[EXERCISE AIM]: These entries are to be set down again exactly.
EXERCISE INPUTS Start Marker
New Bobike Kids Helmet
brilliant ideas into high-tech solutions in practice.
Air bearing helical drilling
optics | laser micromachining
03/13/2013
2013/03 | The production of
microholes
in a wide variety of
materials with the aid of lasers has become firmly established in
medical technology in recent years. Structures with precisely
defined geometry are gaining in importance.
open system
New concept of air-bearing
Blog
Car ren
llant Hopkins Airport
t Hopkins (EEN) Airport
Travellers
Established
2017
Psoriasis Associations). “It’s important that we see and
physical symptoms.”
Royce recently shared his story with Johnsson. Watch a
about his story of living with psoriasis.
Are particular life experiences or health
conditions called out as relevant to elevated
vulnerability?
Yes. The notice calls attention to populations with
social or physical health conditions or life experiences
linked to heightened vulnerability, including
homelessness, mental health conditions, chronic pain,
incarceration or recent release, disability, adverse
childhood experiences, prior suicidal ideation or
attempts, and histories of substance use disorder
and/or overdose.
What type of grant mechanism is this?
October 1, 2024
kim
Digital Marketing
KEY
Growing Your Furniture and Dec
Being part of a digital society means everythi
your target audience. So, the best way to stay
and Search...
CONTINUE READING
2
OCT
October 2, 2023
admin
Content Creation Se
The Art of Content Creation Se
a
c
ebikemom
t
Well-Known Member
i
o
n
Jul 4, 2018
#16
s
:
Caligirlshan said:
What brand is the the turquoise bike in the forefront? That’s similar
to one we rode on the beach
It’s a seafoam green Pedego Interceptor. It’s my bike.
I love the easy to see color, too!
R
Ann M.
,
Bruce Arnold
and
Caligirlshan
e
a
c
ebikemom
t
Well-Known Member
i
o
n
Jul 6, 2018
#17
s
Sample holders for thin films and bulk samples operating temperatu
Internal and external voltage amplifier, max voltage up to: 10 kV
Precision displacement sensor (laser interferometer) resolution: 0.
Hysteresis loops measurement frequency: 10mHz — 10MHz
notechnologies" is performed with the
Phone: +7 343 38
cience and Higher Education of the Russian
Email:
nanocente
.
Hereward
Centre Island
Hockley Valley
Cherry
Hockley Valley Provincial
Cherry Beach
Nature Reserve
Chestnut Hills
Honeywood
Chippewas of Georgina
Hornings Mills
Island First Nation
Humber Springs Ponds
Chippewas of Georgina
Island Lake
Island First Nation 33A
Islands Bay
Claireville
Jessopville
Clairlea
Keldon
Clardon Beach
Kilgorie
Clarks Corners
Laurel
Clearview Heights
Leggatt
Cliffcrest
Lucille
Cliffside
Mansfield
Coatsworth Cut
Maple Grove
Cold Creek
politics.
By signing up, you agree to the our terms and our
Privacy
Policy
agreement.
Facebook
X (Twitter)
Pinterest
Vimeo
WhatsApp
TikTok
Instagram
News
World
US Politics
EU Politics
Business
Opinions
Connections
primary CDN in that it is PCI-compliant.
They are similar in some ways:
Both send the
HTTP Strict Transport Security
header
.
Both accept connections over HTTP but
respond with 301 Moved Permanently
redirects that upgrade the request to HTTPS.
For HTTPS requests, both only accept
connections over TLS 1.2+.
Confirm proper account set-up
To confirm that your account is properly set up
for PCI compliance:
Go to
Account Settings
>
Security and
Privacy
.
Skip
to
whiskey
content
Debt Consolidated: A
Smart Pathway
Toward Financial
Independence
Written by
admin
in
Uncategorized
EXERCISE INPUTS End Marker
[TASK ANSWER]:
New Bobike Kids Helmet
brilliant ideas into high-tech solutions in practice.
Air bearing helical drilling
optics | laser micromachining
03/13/2013
2013/03 | The production of
microholes
in a wide variety of
materials with the aid of lasers has become firmly established in
medical technology in recent years. Structures with precisely
defined geometry are gaining in importance.
open system
New concept of air-bearing
Blog
Car ren
llant Hopkins Airport
t Hopkins (EEN) Airport
Travellers
Established
2017
Psoriasis Associations). “It’s important that we see and
physical symptoms.”
Royce recently shared his story with Johnsson. Watch a
about his story of living with psoriasis.
Are particular life experiences or health
conditions called out as relevant to elevated
vulnerability?
Yes. The notice calls attention to populations with
social or physical health conditions or life experiences
linked to heightened vulnerability, including
homelessness, mental health conditions, chronic pain,
incarceration or recent release, disability, adverse
childhood experiences, prior suicidal ideation or
attempts, and histories of substance use disorder
and/or overdose.
What type of grant mechanism is this?
October 1, 2024
kim
Digital Marketing
KEY
Growing Your Furniture and Dec
Being part of a digital society means everythi
your target audience. So, the best way to stay
and Search...
CONTINUE READING
2
OCT
October 2, 2023
admin
Content Creation Se
The Art of Content Creation Se
a
c
ebikemom
t
Well-Known Member
i
o
n
Jul 4, 2018
#16
s
:
Caligirlshan said:
What brand is the the turquoise bike in the forefront? That’s similar
to one we rode on the beach
It’s a seafoam green Pedego Interceptor. It’s my bike.
I love the easy to see color, too!
R
Ann M.
,
Bruce Arnold
and
Caligirlshan
e
a
c
ebikemom
t
Well-Known Member
i
o
n
Jul 6, 2018
#17
s
Sample holders for thin films and bulk samples operating temperatu
Internal and external voltage amplifier, max voltage up to: 10 kV
Precision displacement sensor (laser interferometer) resolution: 0.
Hysteresis loops measurement frequency: 10mHz — 10MHz
notechnologies" is performed with the
Phone: +7 343 38
cience and Higher Education of the Russian
Email:
nanocente
.
Hereward
Centre Island
Hockley Valley
Cherry
Hockley Valley Provincial
Cherry Beach
Nature Reserve
Chestnut Hills
Honeywood
Chippewas of Georgina
Hornings Mills
Island First Nation
Humber Springs Ponds
Chippewas of Georgina
Island Lake
Island First Nation 33A
Islands Bay
Claireville
Jessopville
Clairlea
Keldon
Clardon Beach
Kilgorie
Clarks Corners
Laurel
Clearview Heights
Leggatt
Cliffcrest
Lucille
Cliffside
Mansfield
Coatsworth Cut
Maple Grove
Cold Creek
politics.
By signing up, you agree to the our terms and our
Privacy
Policy
agreement.
Facebook
X (Twitter)
Pinterest
Vimeo
WhatsApp
TikTok
Instagram
News
World
US Politics
EU Politics
Business
Opinions
Connections
primary CDN in that it is PCI-compliant.
They are similar in some ways:
Both send the
HTTP Strict Transport Security
header
.
Both accept connections over HTTP but
respond with 301 Moved Permanently
redirects that upgrade the request to HTTPS.
For HTTPS requests, both only accept
connections over TLS 1.2+.
Confirm proper account set-up
To confirm that your account is properly set up
for PCI compliance:
Go to
Account Settings
>
Security and
Privacy
.
Skip
to
whiskey
content
Debt Consolidated: A
Smart Pathway
Toward Financial
Independence
Written by
admin
in
Uncategorized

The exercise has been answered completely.